Short-answer tasks on charts
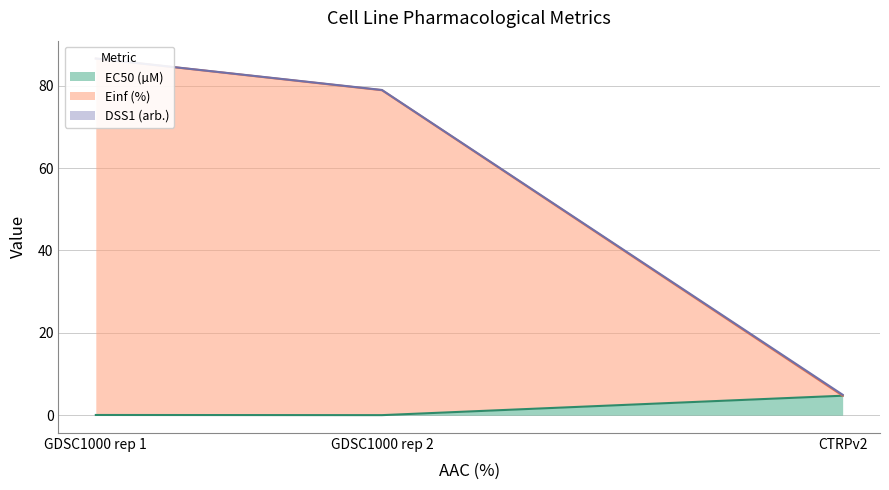

Where is Einf (%) nearest to the value 45?

GDSC1000 rep 2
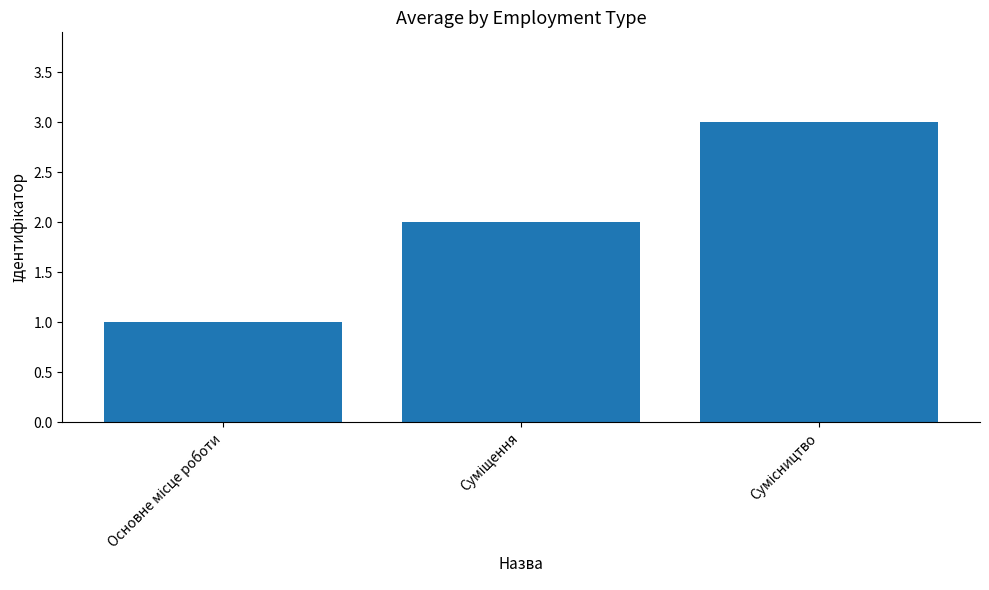

Does the chart contain any negative values?

No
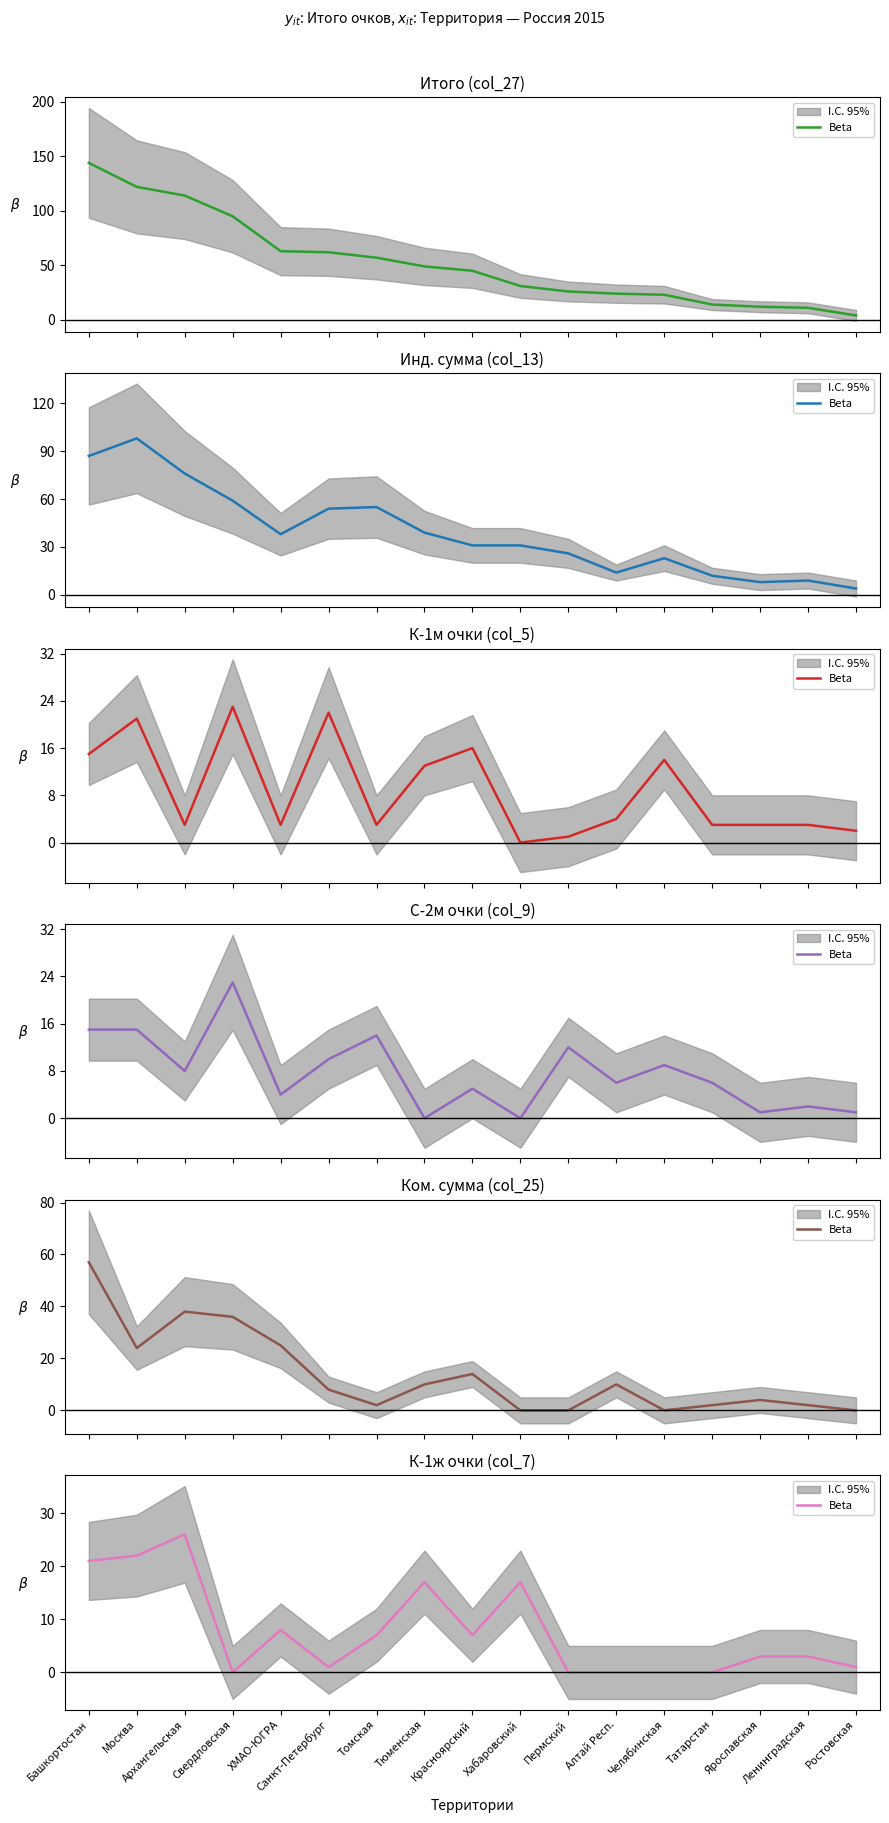

Count the number of categories in the chart.

17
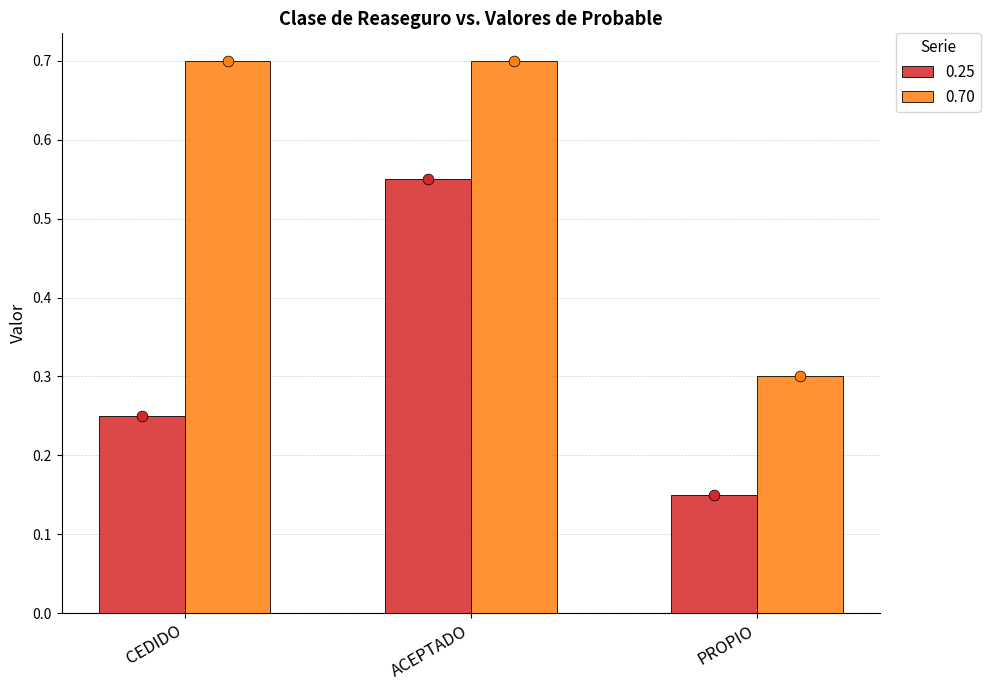

Which series has the largest total across all categories?

0.70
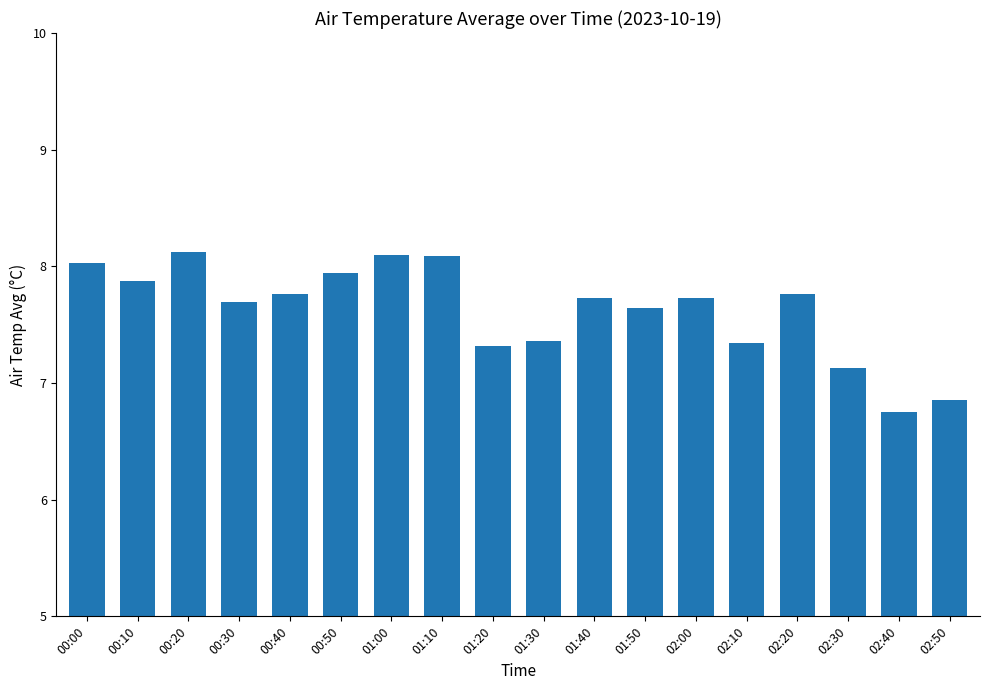

What is the smallest value displayed?

6.8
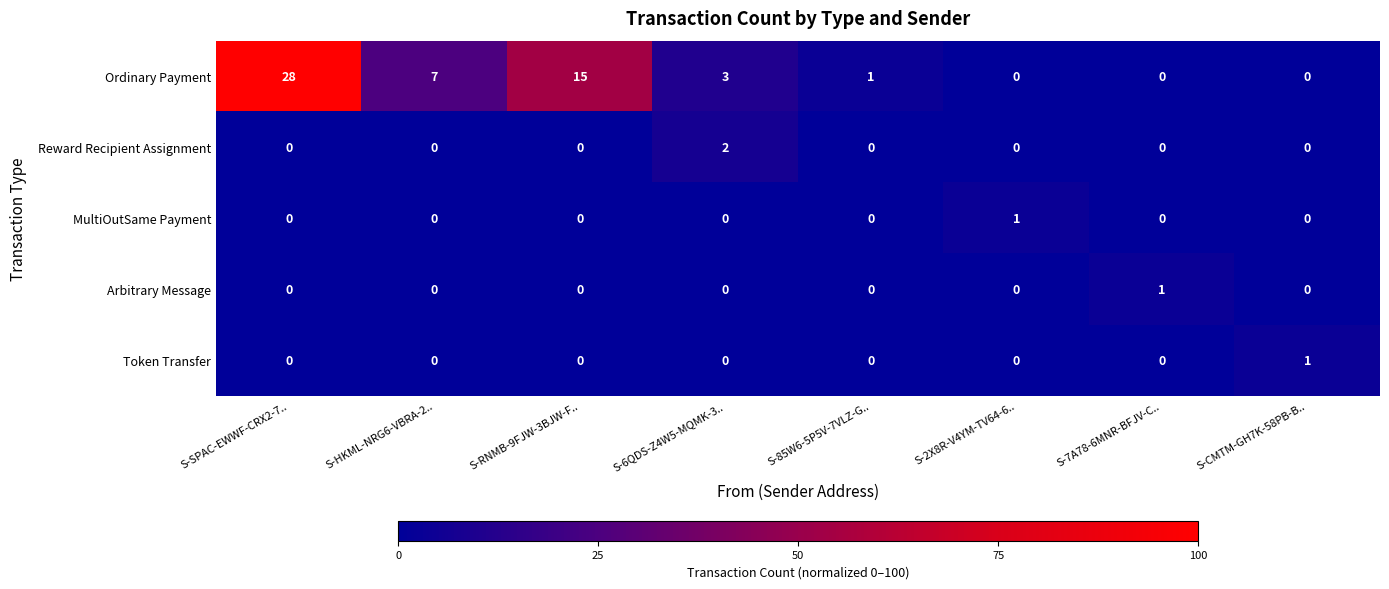

The value of Ordinary Payment at S-7A78-6MNR-BFJV-C.. is -11. True or false?

False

-- REQUIRED ACTION --
Render the items above as a JSON list of strings, with one string for each line. Leave out the blank lines and the pictures.

-- RESPONSE TO THIS TASK --
[
  "Where is Einf (%) nearest to the value 45?",
  "GDSC1000 rep 2",
  "Does the chart contain any negative values?",
  "No",
  "Count the number of categories in the chart.",
  "17",
  "Which series has the largest total across all categories?",
  "0.70",
  "What is the smallest value displayed?",
  "6.8",
  "The value of Ordinary Payment at S-7A78-6MNR-BFJV-C.. is -11. True or false?",
  "False"
]